(Extracted items)
^^^^^^^^^^^^^^^^

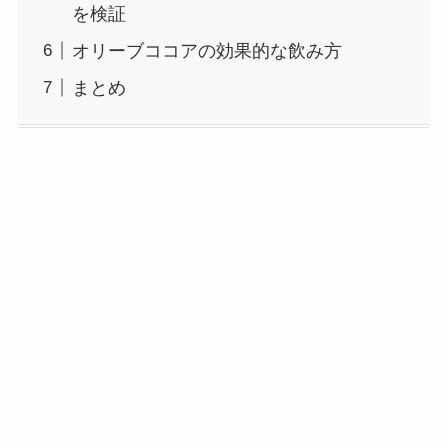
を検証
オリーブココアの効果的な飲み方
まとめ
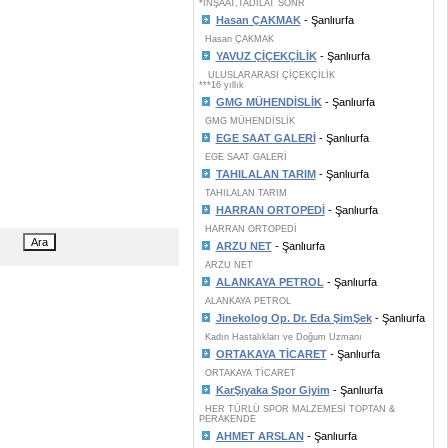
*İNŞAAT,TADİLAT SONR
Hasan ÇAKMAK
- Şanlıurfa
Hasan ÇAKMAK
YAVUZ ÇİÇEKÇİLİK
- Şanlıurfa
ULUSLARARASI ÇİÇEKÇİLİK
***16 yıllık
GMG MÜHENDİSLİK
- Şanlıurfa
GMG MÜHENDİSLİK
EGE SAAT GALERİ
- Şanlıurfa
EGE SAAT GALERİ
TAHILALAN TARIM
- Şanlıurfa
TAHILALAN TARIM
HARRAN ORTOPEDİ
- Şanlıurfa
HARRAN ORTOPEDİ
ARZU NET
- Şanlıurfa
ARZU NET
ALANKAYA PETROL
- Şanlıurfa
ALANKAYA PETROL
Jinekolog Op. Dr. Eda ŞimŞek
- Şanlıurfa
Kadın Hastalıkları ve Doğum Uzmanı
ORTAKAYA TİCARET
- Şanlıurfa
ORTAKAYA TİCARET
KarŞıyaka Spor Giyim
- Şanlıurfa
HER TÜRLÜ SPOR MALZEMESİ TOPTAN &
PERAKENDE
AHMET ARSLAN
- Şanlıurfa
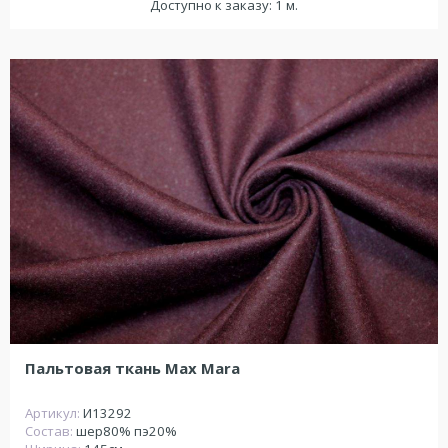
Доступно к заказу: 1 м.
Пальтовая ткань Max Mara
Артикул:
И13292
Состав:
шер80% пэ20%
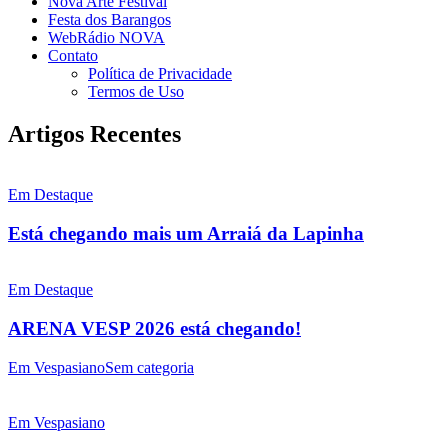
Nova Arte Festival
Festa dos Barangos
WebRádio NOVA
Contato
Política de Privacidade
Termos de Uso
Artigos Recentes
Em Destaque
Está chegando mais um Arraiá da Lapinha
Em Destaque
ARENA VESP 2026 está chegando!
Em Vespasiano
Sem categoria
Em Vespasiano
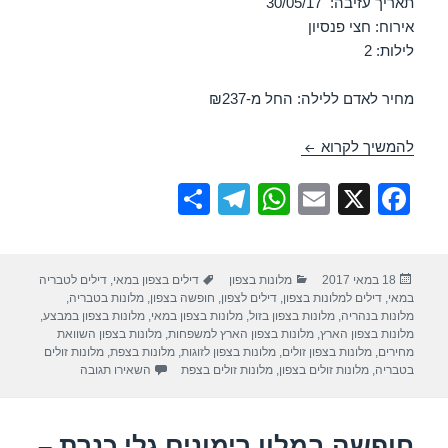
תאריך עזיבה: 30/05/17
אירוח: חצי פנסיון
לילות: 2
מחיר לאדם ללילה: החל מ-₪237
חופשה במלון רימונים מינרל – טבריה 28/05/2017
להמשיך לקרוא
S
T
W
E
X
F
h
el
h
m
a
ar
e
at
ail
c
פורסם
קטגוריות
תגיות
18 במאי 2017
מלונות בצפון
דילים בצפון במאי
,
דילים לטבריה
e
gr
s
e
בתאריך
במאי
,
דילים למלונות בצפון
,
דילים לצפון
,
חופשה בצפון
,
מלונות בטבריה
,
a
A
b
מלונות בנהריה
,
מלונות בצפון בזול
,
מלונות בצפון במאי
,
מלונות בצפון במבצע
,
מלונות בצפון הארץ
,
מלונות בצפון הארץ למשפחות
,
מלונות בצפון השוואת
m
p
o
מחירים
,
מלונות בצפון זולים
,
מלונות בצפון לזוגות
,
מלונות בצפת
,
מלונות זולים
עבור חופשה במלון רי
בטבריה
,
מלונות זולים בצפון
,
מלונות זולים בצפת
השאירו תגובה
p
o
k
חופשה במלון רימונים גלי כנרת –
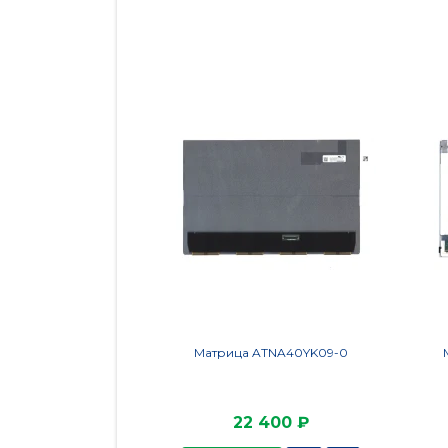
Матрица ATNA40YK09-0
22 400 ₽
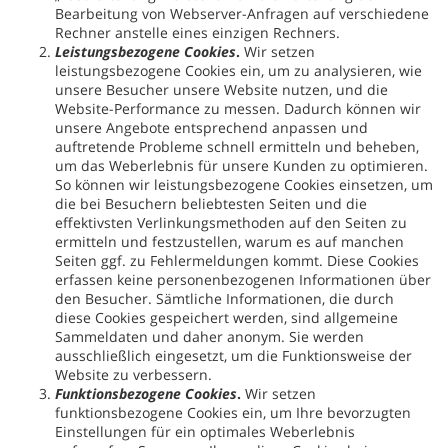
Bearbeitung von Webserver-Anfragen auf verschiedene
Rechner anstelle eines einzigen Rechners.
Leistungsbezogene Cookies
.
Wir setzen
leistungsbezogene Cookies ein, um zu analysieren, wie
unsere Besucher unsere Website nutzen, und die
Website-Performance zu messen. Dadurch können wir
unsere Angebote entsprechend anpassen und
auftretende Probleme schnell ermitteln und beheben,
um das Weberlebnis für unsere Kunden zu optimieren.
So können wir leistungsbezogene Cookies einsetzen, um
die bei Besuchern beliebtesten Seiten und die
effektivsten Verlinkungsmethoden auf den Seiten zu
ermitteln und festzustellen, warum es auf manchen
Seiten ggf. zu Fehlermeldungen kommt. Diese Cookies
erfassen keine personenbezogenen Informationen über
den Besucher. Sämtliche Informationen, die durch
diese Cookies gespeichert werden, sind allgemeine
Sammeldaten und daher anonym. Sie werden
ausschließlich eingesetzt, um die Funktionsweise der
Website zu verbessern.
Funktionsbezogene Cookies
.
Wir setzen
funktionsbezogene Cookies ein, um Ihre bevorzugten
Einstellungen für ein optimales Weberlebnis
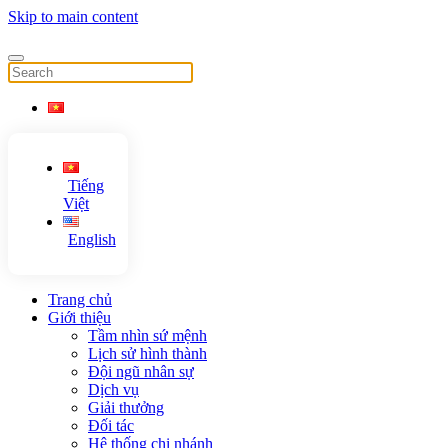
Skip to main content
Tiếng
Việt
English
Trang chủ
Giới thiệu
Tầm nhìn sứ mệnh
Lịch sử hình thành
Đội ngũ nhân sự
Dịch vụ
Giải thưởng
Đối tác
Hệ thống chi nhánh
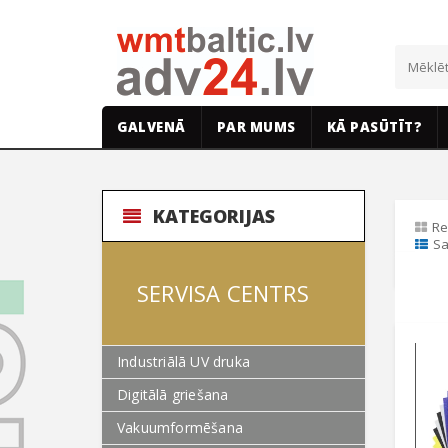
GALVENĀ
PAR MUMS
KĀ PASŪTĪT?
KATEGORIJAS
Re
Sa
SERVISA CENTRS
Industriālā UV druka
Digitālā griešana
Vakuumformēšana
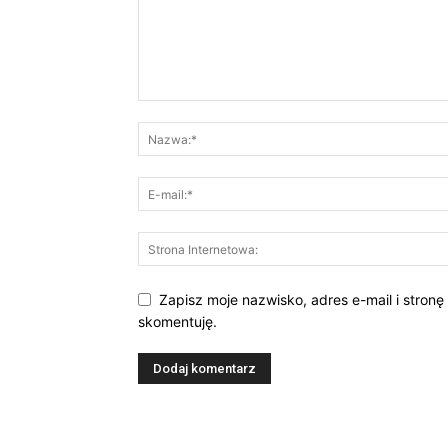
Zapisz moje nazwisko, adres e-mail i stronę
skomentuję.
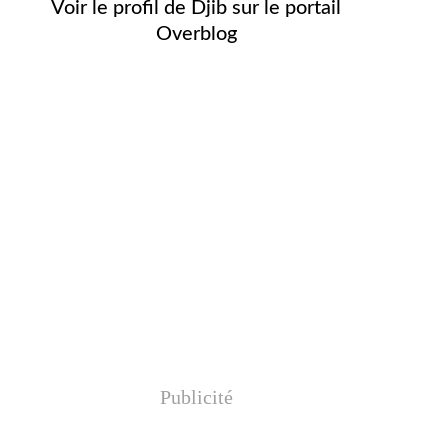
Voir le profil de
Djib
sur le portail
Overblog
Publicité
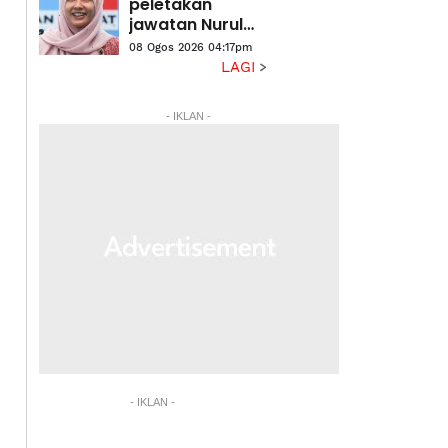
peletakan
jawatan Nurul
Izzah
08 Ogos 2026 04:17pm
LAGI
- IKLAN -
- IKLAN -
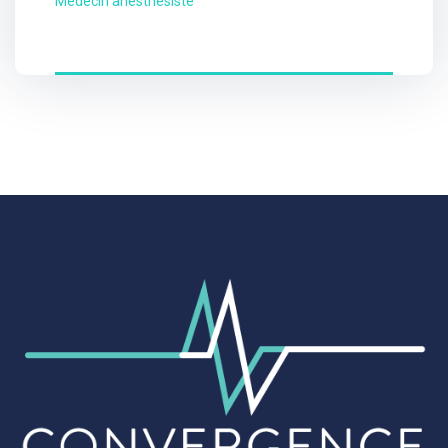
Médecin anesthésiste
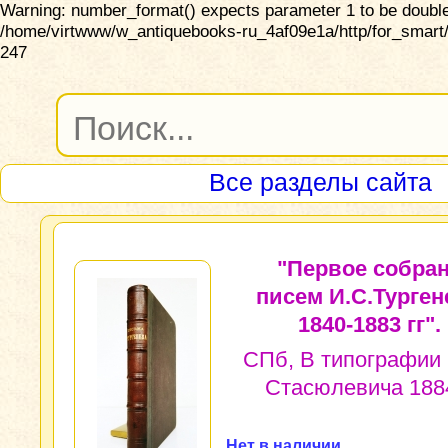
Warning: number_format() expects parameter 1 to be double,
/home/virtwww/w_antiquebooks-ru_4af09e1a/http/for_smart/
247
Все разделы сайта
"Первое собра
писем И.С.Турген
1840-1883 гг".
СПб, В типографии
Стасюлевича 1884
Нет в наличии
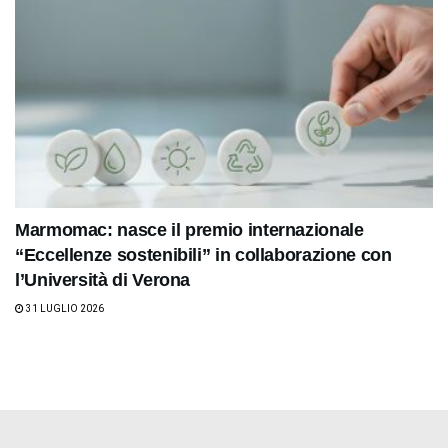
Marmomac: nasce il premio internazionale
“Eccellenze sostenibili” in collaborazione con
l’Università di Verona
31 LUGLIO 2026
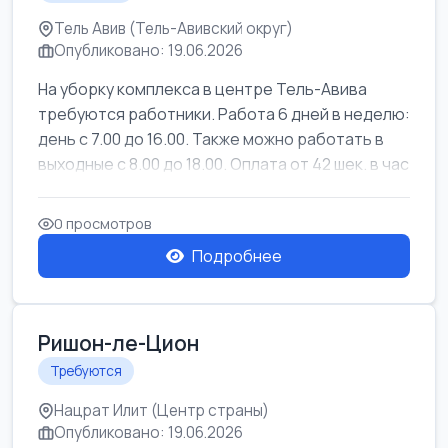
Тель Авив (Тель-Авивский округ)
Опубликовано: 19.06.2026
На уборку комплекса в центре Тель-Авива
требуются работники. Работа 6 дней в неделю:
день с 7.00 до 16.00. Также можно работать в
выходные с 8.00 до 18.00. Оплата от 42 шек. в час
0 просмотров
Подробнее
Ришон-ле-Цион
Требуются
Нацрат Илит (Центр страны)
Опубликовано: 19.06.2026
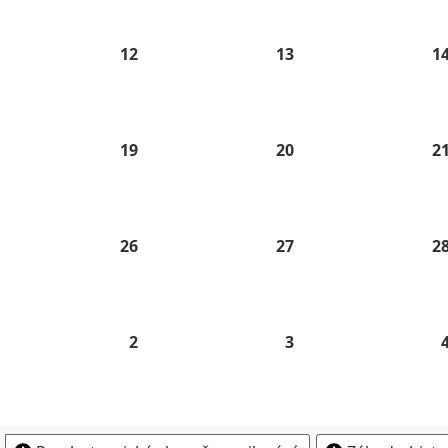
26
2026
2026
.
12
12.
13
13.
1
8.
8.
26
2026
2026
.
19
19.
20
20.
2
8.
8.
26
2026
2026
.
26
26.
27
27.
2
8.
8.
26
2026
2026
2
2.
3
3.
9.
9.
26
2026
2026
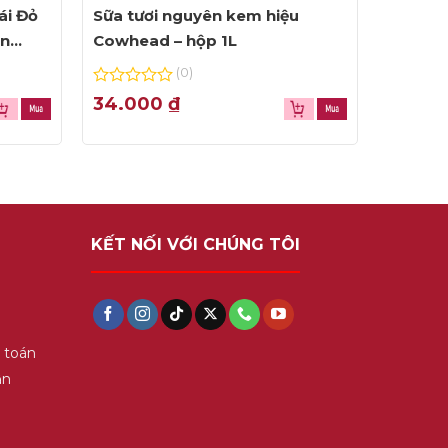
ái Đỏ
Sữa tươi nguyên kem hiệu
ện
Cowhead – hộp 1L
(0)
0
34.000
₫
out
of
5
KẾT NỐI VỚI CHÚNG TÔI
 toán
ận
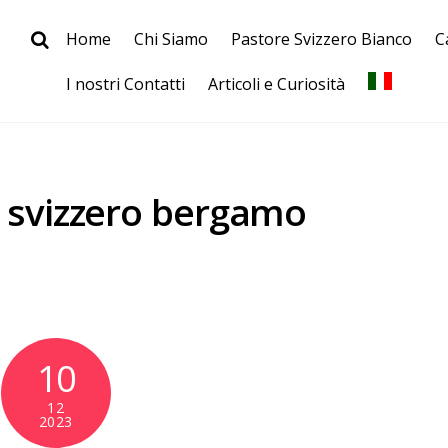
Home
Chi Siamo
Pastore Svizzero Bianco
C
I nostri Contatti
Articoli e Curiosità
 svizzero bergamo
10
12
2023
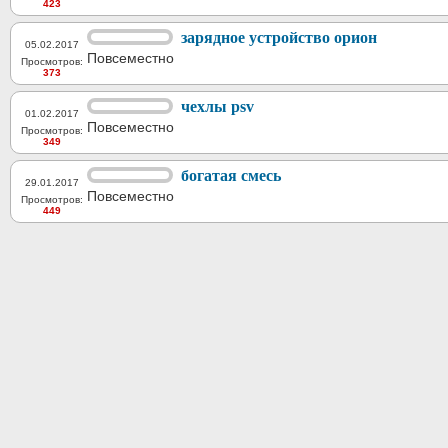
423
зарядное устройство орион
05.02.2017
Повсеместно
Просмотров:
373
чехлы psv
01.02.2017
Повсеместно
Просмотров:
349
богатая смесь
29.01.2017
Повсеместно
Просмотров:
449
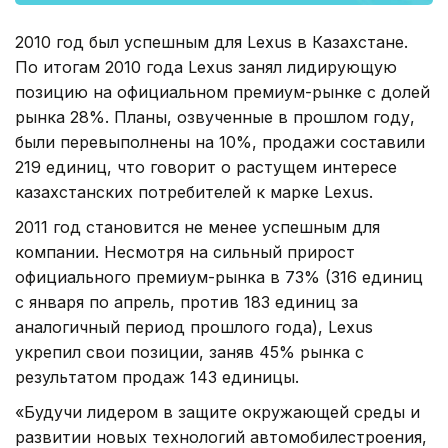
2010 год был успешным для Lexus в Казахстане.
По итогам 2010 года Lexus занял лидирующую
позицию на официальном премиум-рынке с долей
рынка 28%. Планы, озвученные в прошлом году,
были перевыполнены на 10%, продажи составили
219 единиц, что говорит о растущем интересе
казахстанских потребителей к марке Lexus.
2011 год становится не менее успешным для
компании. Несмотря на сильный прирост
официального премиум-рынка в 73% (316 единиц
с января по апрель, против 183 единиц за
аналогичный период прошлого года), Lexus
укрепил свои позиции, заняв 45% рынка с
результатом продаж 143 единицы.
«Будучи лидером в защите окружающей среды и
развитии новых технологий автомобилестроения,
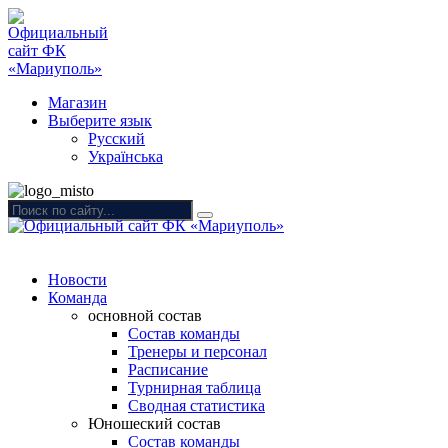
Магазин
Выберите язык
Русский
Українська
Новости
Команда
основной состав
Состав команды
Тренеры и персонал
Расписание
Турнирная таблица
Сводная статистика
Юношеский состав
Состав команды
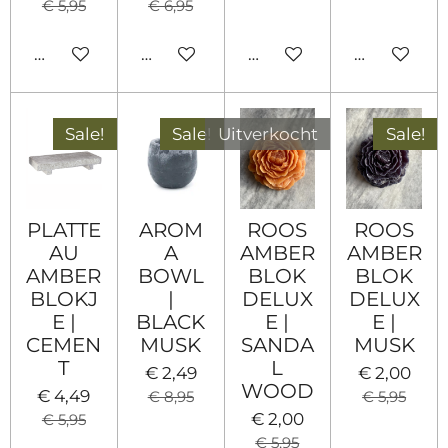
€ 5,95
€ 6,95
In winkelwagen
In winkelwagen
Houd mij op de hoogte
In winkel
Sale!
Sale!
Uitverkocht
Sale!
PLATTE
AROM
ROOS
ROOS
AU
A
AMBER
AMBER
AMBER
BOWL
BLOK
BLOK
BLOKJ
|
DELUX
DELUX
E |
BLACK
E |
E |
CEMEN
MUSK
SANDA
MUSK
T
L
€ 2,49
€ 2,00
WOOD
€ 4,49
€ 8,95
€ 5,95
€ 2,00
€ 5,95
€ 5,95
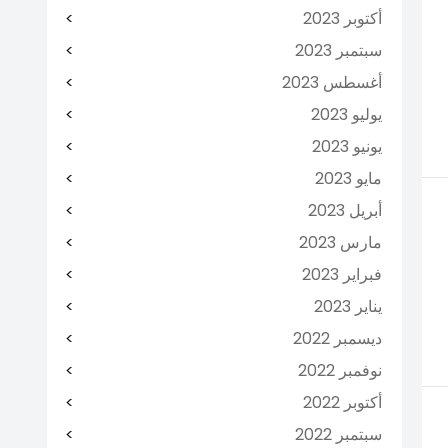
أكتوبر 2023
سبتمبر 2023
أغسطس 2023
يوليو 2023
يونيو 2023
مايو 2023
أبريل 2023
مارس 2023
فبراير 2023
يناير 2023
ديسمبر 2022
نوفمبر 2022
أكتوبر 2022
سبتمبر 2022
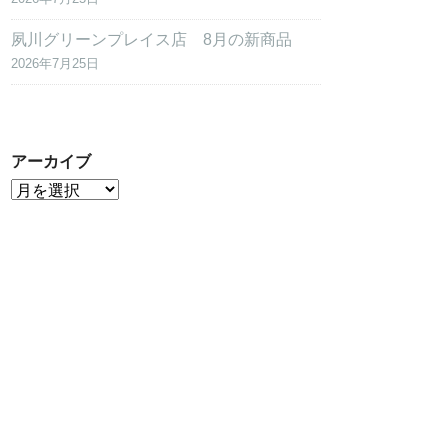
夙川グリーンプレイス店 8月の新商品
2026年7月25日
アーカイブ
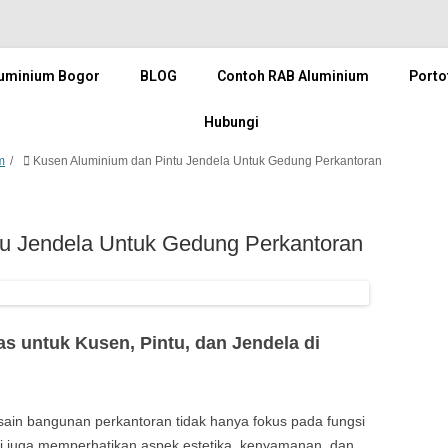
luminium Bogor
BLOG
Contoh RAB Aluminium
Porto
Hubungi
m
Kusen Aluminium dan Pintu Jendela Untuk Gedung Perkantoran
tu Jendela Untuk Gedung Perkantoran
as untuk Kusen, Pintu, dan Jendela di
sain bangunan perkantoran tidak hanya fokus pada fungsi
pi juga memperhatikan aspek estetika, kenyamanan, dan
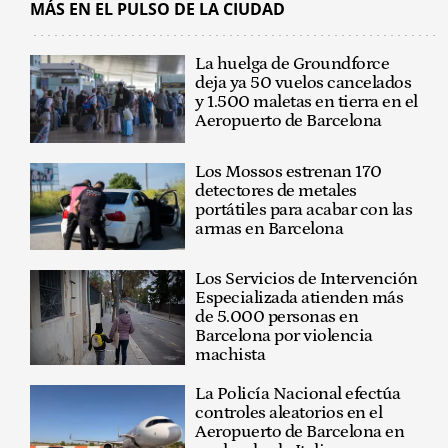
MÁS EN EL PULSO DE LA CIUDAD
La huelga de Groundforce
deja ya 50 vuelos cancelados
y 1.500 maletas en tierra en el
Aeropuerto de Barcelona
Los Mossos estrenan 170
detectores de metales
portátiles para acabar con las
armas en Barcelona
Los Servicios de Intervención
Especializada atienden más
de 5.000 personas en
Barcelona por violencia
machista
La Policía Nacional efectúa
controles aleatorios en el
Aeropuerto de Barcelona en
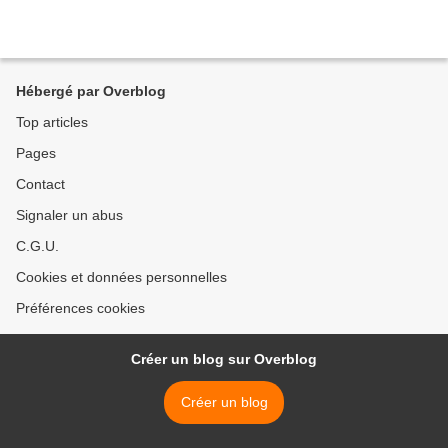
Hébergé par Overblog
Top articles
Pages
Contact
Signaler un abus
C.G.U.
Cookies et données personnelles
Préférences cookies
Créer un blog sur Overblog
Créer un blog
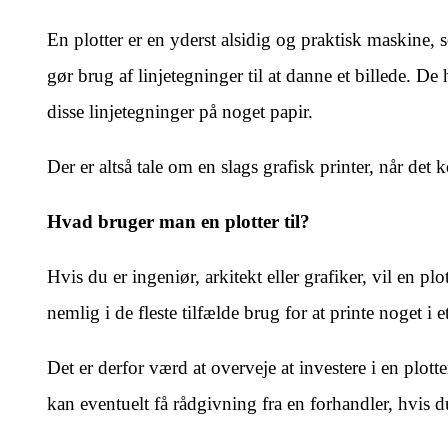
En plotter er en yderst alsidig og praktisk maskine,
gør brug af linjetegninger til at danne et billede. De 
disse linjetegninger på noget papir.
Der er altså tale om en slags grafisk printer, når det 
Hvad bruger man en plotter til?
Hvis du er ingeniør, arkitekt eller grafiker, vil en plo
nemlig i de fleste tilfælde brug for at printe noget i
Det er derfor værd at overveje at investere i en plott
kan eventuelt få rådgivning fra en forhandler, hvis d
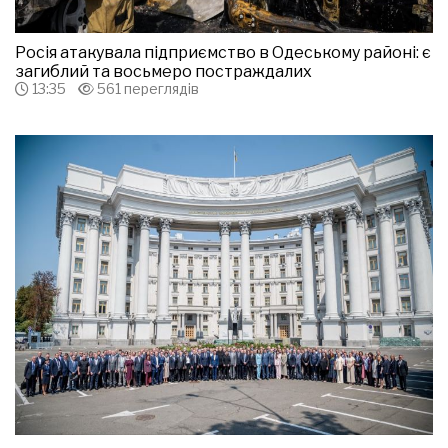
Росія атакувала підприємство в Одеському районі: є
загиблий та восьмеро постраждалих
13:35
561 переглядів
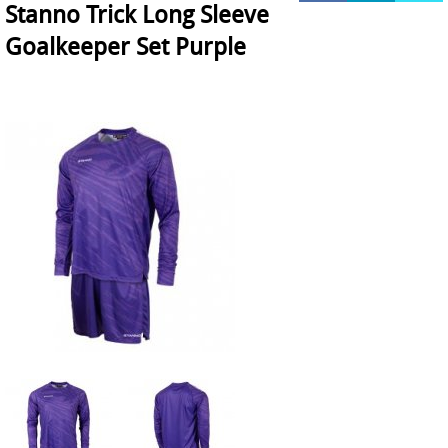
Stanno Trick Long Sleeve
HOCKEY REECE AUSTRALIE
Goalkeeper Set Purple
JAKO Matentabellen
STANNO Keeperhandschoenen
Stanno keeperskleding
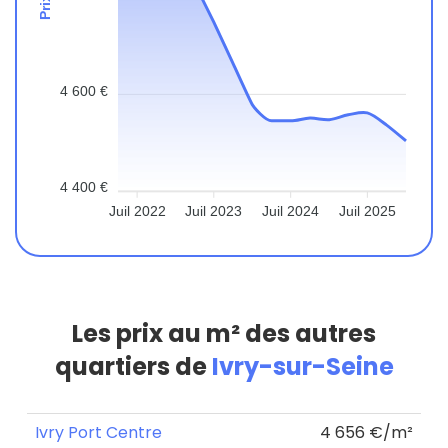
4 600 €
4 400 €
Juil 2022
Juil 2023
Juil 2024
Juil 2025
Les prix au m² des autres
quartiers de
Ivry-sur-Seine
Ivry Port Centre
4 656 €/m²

^^^^^^^^^^^^^^^^

◆ **HOW TO COMPLETE THIS TASK**: Quote the lines of the items starting at the line that contains "Stanno Trick Long Sleeve" and ending at the last line of the items, with both ends included. Leave the pictures out of your answer.

◆ **YOUR RESPONSE**:
Stanno Trick Long Sleeve
HOCKEY REECE AUSTRALIE
Goalkeeper Set Purple
JAKO Matentabellen
STANNO Keeperhandschoenen
Stanno keeperskleding
4 600 €
4 400 €
Juil 2022
Juil 2023
Juil 2024
Juil 2025
Les prix au m² des autres
quartiers de
Ivry-sur-Seine
Ivry Port Centre
4 656 €/m²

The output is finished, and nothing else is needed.